Carry on the piece about the Carolina Actors Studio Theatre past its last sentence, keeping the same plain, factual tone.
BEGIN GIVEN TEXT
Carolina Actors Studio Theatre (CAST) was an independent non-profit theatre company located at 2424 North Davidson Street in Charlotte, North Carolina.  It was founded in 1992 by Charlotte acting instructor Ed Gilweit as an actor's teaching school.  In 2000 Gilweit's company partnered with a video and stage production company run by Michael Simmons called Victory Pictures, Inc., and then with the fledgling theatre group Another Roadside Performance Company run by Robert Lee Simmons, Michael Simmons' son.  Through this series of mergers, Gilweit and the Simmons' became the founders of the Carolina Actors Studio Theatre.  After Gilweit's death in 2002, Michael Simmons became the Managing Artistic Director.

CAST was noted for large-scale installations and elaborate sets with the goal of complete immersion of the audience in the reality of each play.  CAST always sought to obliterate the emotional distance between the actor and spectator, a technique they called "experiential theatre".  When attending a CAST performance, the experience of the spectator began from the moment they entered—or even approached—the theater.

History
In 2006, with the help of a board of directors recruited from Charlotte's arts community, CAST received a 501(c)(3) designation. Since 2008, CAST has also received financial support from the Arts & Science Council.
END GIVEN TEXT
BEGIN DATASET RECORDS
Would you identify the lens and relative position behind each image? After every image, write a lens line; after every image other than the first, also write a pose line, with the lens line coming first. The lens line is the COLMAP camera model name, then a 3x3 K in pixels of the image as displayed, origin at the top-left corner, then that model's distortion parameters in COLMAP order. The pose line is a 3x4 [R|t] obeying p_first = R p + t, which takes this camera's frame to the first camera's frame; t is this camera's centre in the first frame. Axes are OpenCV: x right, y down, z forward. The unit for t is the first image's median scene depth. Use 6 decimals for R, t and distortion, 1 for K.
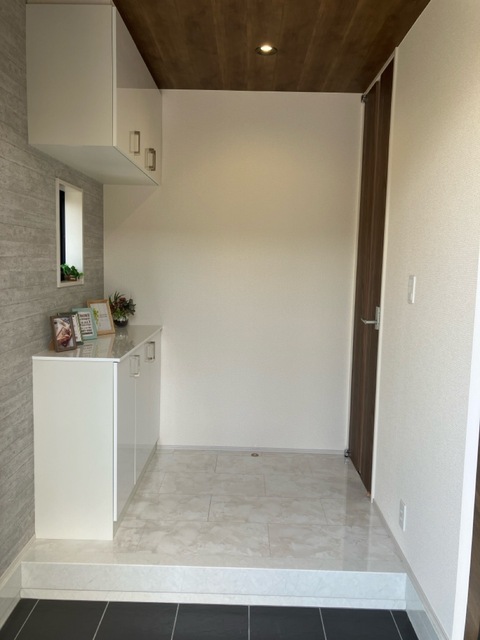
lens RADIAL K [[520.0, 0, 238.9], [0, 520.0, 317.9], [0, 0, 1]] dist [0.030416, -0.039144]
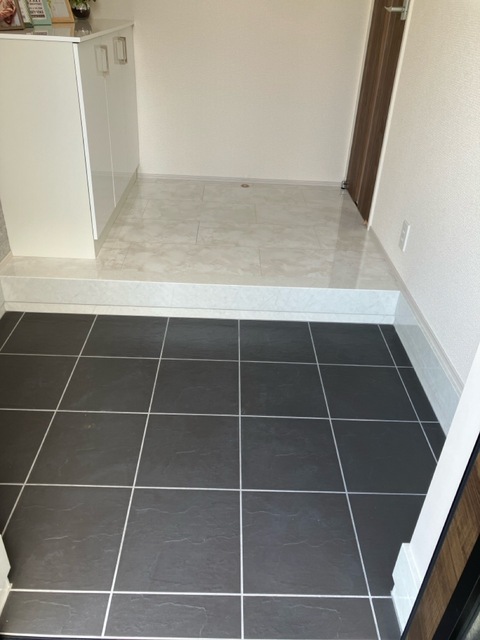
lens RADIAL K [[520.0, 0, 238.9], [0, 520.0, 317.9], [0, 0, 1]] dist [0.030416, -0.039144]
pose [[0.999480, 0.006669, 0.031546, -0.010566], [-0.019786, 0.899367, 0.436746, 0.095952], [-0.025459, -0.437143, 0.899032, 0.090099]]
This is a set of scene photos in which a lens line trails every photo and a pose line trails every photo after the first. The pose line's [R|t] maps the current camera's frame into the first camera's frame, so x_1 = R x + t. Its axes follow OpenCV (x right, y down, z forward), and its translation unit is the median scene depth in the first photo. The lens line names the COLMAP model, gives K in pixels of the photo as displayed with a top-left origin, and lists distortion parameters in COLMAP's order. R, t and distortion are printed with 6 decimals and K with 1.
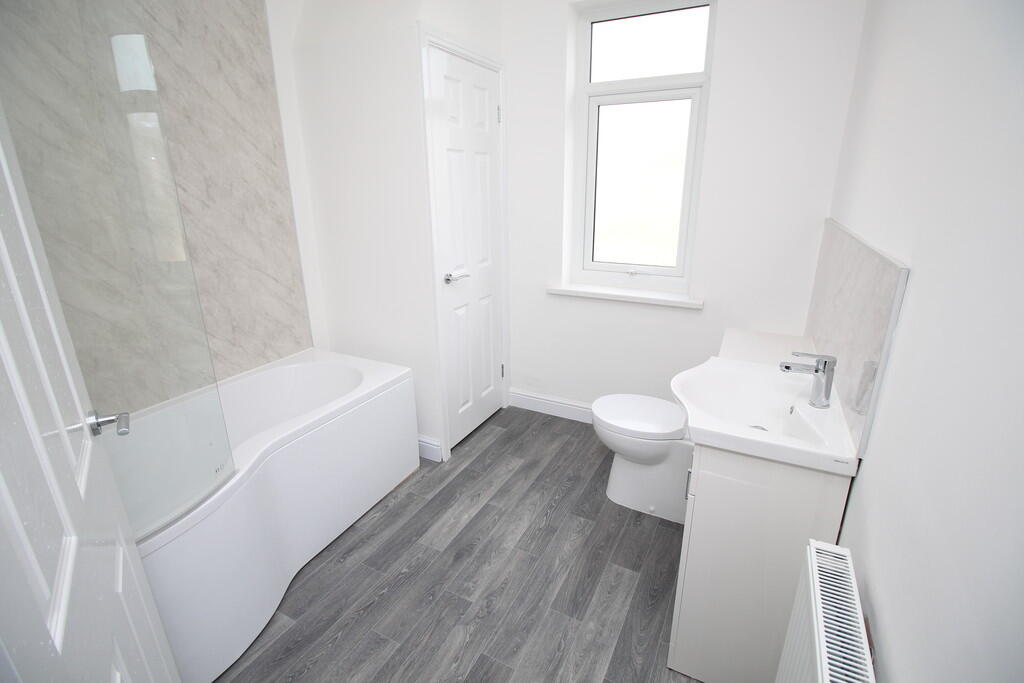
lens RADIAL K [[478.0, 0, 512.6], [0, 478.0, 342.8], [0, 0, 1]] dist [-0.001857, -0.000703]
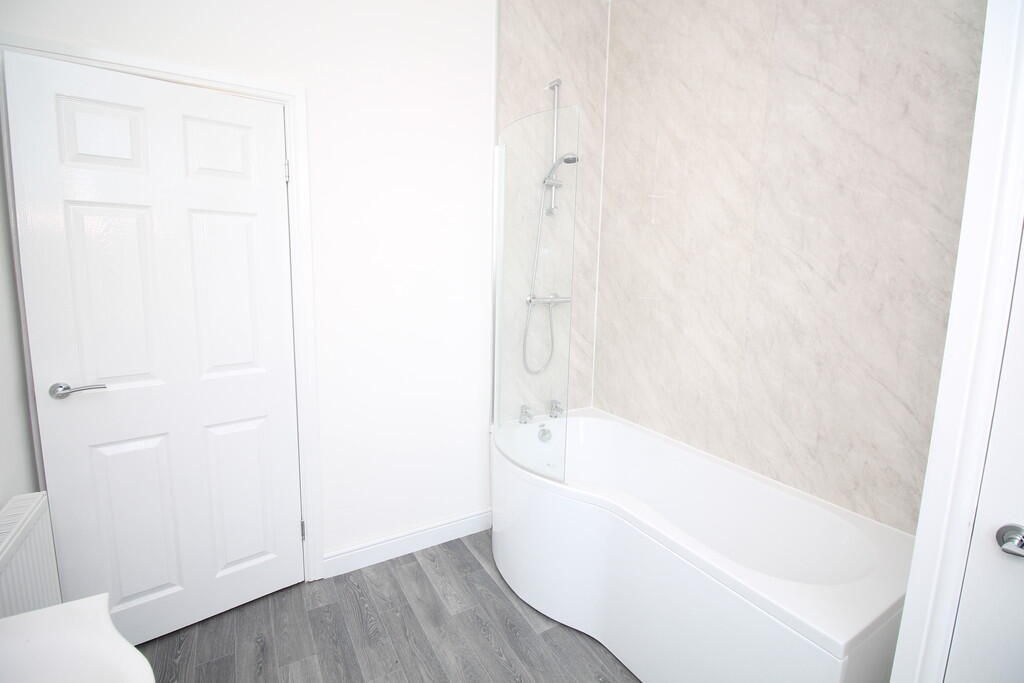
END DATASET RECORDS
BEGIN DATASET RECORDS
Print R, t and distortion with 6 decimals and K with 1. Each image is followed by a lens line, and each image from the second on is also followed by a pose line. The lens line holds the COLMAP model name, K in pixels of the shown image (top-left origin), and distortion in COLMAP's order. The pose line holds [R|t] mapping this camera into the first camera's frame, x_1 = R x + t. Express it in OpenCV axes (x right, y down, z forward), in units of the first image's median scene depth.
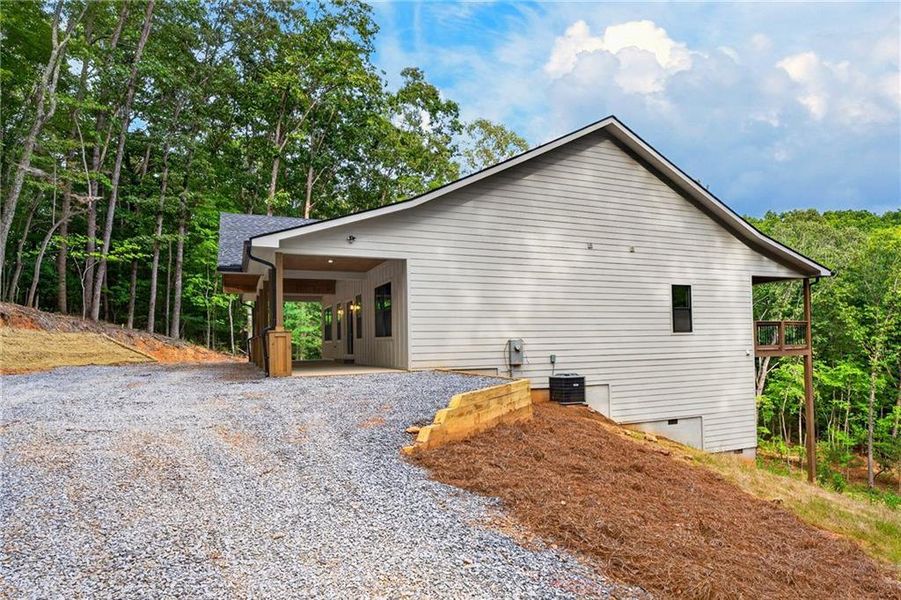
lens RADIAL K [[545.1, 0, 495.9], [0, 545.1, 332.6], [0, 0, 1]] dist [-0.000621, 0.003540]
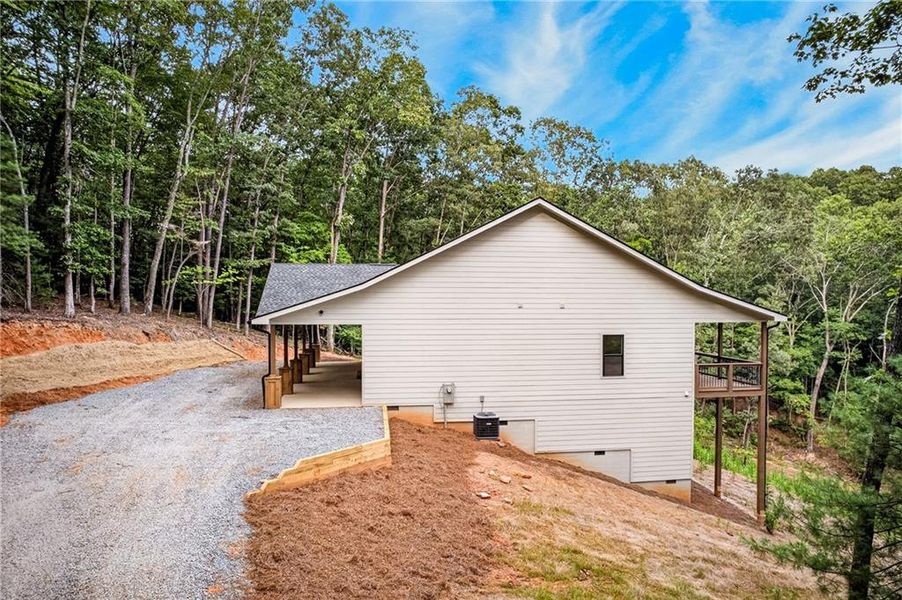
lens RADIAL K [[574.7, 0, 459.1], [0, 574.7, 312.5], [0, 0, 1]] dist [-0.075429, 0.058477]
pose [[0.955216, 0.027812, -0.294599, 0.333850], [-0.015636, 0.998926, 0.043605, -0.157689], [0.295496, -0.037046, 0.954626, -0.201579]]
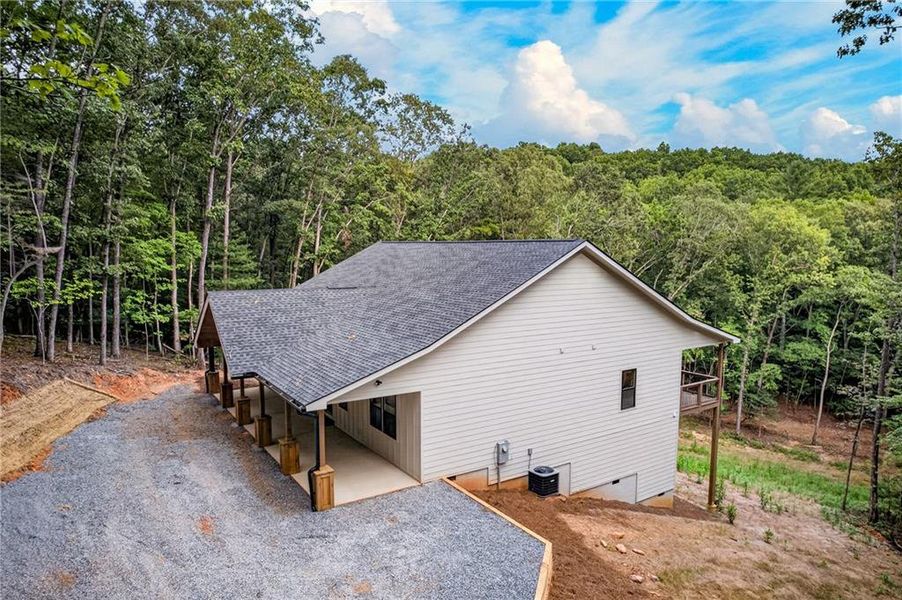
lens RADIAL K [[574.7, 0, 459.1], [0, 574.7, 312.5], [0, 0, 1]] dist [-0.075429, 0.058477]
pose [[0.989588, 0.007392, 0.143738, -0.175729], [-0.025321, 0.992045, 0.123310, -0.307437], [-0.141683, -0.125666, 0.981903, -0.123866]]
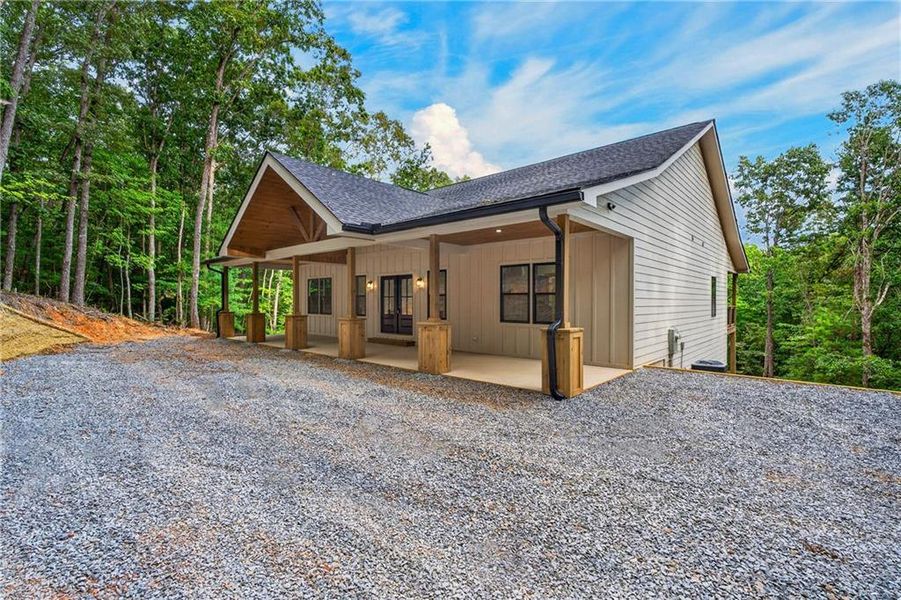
END DATASET RECORDS
## REPLY TO THE EXERCISE
In the summer of 2010 CAST received a grant from the John S. and James L. Knight Foundation and the Arts & Science Council.  This allowed the company to move out of the cramped quarters they had occupied for eight years on Clement Avenue into a space at 2424 North Davidson in the NoDa neighborhood of Charlotte where it had all begun. The new location at NoDa contained three theater spaces including a Thrust stage, and a Theatre in the round. For the first time in CAST history there was a spacious bar and lobby area, dressing rooms, storage rooms, a conference room, and a fully equipped scenery-building shop.  The new theatre was officially launched in August 2011 with a production of August: Osage County, the Pulitzer Prize winning play by Tracy Letts.  It was the regional premier of that play and was a great critical success.

On June 6, 2014 the board of directors of CAST announced that after 64 productions and eight years of operation as a non-profit theatre, the theatre would close.  Reasons cited were financial pressures and dwindling attendance.

On June 21, 2014, despite winning the Charlotte Theatre of the Year award for three years running, and after a 24-year history, CAST shut its doors for the last time with a final performance of Rajiv Joseph's Gruesome Playground Injuries.

Awards
Creative Loafing
Creative Loafing is a publisher of newsweeklies and their associated websites focusing on local affairs, including arts and entertainment. CAST twice won Creative Loafing's Theatre of the Year Award.  CAST garnered many other awards from Creative Loafing including Best Drama and Best Director in addition to many technical awards.  A complete list of Creative Loafing awards which CAST has won over the years is shown below.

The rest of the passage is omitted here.